* _练习要求_: 将下面介绍 Spark RDD aggregate 函数的文章全文照原样抄录一遍，不作任何改动。

* _阅读材料_:
:::

Spark RDD aggregate

Monday. January 23, 2017 - 6 mins

aggregate

aggregate函数可以让用户对RDD进行两轮reduce函数操作。第一轮reduce函数作用在每个RDD partition内部，对每个RDD内的数据进行一轮reduce计算，产生一个结果。第二轮reduce函数作用在第一轮中每个partition上reduce函数的结果上，同样产生一个最终结果。这种用户自己提供两轮reduce计算逻辑的方式给用户提供了非常大的灵活性。例如第一轮reduce可以计算出各个partition中最大的值，而第二轮reduce函数可以计算这些最大值的和。不仅如此，用户还可以提供一个初始值，用来参与到两轮的reduce计算中。

aggregate函数需要注意以下几点：

初始值不仅仅会参与每个partition上的第一轮计算，同时也会参与第二轮的reduce计算。
两轮reduce的函数都要对各个item进行交替的组合计算
每一轮的reduce计算的顺序都是不一定的。

aggregate函数原型：

def aggregate[U: ClassTag](zeroValue: U)(seqOp: (U, T) => U, combOp: (U, U) => U): U

来看例子

val z = sc.parallelize(List(1,2,3,4,5,6), 2)

// 先打印出各个item以及其在各个partition上的分布情况
def myfunc(index: Int, iter: Iterator[(Int)]) : Iterator[String] = {
  iter.toList.map(x => "[partID:" +  index + ", val: " + x + "]").iterator
}

// 可以看出123是分布在一个partition上，456分布在另外一个partition上
// 注：这里同时展示了mapPartitionsWithIndex函数的使用场景
z.mapPartitionsWithIndex(myfunc).collect
res28: Array[String] = Array([partID:0, val: 1], [partID:0, val: 2], [partID:0, val: 3], [partID:1, val: 4], [partID:1, val: 5], [partID:1, val: 6])

:::

* _数据集_:
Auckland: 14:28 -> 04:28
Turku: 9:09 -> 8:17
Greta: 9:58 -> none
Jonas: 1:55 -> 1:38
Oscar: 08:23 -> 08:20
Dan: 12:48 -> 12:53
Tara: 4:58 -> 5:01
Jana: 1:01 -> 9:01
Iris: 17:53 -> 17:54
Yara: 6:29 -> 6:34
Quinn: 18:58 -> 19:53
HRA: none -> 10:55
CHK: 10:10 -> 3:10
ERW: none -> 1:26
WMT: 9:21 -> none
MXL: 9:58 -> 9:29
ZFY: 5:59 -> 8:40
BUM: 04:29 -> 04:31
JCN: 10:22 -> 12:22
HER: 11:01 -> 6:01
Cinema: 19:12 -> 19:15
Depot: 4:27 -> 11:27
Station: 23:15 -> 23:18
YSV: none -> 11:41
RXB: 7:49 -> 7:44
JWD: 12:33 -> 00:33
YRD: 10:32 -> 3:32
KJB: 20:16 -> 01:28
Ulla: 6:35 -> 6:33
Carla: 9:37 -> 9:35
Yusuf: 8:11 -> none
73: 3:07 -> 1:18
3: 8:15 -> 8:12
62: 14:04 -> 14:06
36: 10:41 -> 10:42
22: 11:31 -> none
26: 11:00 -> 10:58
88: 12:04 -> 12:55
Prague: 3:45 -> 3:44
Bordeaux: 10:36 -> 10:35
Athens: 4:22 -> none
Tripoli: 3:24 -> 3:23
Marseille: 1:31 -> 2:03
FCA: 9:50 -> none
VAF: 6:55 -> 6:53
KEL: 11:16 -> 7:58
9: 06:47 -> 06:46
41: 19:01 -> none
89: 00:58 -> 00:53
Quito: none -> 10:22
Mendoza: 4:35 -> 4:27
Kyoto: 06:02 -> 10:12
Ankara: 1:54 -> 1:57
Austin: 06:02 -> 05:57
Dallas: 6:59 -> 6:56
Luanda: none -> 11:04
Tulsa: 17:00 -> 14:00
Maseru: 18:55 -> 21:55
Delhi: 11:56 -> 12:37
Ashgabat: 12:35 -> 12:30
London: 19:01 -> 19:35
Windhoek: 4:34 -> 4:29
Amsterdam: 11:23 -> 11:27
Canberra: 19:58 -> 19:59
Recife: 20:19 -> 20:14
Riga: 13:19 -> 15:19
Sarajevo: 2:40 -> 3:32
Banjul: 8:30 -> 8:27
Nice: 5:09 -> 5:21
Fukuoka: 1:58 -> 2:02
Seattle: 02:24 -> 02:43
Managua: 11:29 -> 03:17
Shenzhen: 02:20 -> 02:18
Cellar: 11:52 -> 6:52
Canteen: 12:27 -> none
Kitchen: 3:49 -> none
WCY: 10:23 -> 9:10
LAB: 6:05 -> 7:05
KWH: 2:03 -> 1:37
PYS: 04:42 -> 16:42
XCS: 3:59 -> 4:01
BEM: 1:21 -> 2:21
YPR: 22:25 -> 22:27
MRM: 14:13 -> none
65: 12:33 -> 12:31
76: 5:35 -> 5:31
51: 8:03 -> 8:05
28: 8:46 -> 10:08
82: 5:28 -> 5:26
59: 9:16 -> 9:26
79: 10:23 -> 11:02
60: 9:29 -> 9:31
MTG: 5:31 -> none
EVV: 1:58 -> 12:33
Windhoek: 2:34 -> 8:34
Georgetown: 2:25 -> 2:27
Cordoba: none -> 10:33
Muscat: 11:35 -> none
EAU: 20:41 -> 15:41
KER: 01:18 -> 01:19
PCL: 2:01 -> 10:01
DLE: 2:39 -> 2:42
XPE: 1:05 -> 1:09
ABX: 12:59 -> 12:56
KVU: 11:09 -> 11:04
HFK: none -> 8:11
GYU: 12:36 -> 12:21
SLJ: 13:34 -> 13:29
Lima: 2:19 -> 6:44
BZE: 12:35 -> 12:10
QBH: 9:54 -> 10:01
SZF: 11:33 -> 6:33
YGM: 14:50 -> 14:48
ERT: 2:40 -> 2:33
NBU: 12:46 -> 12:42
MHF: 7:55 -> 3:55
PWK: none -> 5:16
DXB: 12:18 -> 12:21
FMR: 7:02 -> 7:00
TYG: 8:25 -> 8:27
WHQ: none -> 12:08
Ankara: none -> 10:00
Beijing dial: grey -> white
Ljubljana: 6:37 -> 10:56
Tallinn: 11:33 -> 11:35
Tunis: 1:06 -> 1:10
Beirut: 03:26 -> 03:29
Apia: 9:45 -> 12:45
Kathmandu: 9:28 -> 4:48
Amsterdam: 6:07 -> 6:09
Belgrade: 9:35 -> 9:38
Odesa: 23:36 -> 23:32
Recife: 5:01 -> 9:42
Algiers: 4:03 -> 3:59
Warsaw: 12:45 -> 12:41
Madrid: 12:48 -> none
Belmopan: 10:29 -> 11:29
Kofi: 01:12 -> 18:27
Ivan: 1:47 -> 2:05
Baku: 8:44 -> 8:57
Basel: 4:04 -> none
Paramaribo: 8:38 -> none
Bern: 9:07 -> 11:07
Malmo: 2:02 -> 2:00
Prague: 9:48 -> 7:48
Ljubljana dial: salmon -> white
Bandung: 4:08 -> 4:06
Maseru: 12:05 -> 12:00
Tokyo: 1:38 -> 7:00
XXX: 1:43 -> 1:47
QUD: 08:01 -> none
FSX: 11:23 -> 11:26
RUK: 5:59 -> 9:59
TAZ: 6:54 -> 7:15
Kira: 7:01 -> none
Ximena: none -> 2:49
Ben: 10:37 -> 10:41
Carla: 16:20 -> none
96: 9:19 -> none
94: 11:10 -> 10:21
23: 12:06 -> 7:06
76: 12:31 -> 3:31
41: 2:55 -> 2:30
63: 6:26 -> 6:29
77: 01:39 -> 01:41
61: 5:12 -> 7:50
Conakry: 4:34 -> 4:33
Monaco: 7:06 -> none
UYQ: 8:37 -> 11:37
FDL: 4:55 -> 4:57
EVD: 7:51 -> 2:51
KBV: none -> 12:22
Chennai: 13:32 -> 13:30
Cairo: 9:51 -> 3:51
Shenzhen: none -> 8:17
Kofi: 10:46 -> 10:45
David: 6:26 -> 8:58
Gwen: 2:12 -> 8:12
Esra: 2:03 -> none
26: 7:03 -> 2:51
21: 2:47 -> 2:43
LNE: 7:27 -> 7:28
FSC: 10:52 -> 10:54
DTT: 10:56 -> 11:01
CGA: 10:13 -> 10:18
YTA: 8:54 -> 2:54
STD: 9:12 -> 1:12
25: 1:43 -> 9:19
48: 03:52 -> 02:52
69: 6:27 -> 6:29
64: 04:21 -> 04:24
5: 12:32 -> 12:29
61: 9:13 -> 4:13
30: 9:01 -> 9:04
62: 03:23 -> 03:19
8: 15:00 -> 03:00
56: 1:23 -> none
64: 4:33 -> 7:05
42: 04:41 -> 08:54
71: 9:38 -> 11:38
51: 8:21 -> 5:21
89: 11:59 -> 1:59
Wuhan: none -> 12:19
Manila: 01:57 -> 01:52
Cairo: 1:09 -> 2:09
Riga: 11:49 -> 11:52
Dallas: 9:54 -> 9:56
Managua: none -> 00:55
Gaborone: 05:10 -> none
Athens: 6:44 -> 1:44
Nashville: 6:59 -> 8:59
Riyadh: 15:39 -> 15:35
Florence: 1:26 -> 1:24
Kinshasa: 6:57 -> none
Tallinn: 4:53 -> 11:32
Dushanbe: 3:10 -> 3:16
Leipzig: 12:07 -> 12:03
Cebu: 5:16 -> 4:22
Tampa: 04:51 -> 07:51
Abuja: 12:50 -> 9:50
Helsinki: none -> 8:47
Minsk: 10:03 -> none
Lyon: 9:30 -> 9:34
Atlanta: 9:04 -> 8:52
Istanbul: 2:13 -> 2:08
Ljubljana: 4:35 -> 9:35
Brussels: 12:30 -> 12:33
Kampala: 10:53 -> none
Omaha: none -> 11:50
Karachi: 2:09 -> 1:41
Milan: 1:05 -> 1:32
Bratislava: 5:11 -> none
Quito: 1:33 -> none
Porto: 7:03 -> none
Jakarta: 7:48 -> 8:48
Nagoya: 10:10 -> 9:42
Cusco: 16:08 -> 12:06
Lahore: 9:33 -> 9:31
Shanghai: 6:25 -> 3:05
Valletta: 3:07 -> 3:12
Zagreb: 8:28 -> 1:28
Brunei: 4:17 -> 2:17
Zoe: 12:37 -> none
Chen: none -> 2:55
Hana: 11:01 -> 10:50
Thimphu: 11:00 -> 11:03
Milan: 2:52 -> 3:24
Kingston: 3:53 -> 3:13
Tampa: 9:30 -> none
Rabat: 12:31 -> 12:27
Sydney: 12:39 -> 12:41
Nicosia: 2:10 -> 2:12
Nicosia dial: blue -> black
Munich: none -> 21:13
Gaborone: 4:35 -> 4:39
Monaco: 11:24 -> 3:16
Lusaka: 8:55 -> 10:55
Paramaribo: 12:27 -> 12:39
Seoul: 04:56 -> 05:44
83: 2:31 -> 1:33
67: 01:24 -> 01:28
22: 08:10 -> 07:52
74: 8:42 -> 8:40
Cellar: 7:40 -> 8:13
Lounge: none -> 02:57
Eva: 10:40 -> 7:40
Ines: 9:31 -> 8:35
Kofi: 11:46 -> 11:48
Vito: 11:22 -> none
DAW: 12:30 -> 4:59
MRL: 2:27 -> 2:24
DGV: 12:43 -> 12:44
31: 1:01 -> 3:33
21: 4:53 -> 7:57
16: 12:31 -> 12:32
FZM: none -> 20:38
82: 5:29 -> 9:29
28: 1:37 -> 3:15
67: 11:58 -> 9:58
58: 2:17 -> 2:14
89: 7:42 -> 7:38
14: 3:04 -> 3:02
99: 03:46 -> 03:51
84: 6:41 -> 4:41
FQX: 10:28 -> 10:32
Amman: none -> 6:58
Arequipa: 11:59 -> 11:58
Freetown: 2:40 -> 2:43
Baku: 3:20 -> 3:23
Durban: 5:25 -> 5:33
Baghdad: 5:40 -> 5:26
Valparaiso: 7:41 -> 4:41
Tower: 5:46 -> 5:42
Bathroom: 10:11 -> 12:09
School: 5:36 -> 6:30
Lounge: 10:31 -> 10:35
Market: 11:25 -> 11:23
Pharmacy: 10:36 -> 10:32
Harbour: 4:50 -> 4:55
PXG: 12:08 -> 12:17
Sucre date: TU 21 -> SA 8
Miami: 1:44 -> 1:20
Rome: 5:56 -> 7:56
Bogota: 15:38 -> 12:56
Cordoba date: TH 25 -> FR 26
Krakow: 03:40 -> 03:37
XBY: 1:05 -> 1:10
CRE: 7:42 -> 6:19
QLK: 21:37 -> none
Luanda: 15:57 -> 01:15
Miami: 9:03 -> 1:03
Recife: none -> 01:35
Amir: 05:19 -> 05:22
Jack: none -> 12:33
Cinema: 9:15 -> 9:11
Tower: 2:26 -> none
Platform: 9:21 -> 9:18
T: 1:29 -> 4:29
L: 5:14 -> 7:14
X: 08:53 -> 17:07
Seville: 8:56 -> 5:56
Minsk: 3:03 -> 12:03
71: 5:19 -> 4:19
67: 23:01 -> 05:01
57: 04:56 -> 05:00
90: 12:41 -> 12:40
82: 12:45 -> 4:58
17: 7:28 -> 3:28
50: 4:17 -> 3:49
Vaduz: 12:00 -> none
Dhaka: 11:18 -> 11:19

:::

* _练习解答_:
Spark RDD aggregate

Monday. January 23, 2017 - 6 mins

aggregate

aggregate函数可以让用户对RDD进行两轮reduce函数操作。第一轮reduce函数作用在每个RDD partition内部，对每个RDD内的数据进行一轮reduce计算，产生一个结果。第二轮reduce函数作用在第一轮中每个partition上reduce函数的结果上，同样产生一个最终结果。这种用户自己提供两轮reduce计算逻辑的方式给用户提供了非常大的灵活性。例如第一轮reduce可以计算出各个partition中最大的值，而第二轮reduce函数可以计算这些最大值的和。不仅如此，用户还可以提供一个初始值，用来参与到两轮的reduce计算中。

aggregate函数需要注意以下几点：

初始值不仅仅会参与每个partition上的第一轮计算，同时也会参与第二轮的reduce计算。
两轮reduce的函数都要对各个item进行交替的组合计算
每一轮的reduce计算的顺序都是不一定的。

aggregate函数原型：

def aggregate[U: ClassTag](zeroValue: U)(seqOp: (U, T) => U, combOp: (U, U) => U): U

来看例子

val z = sc.parallelize(List(1,2,3,4,5,6), 2)

// 先打印出各个item以及其在各个partition上的分布情况
def myfunc(index: Int, iter: Iterator[(Int)]) : Iterator[String] = {
  iter.toList.map(x => "[partID:" +  index + ", val: " + x + "]").iterator
}

// 可以看出123是分布在一个partition上，456分布在另外一个partition上
// 注：这里同时展示了mapPartitionsWithIndex函数的使用场景
z.mapPartitionsWithIndex(myfunc).collect
res28: Array[String] = Array([partID:0, val: 1], [partID:0, val: 2], [partID:0, val: 3], [partID:1, val: 4], [partID:1, val: 5], [partID:1, val: 6])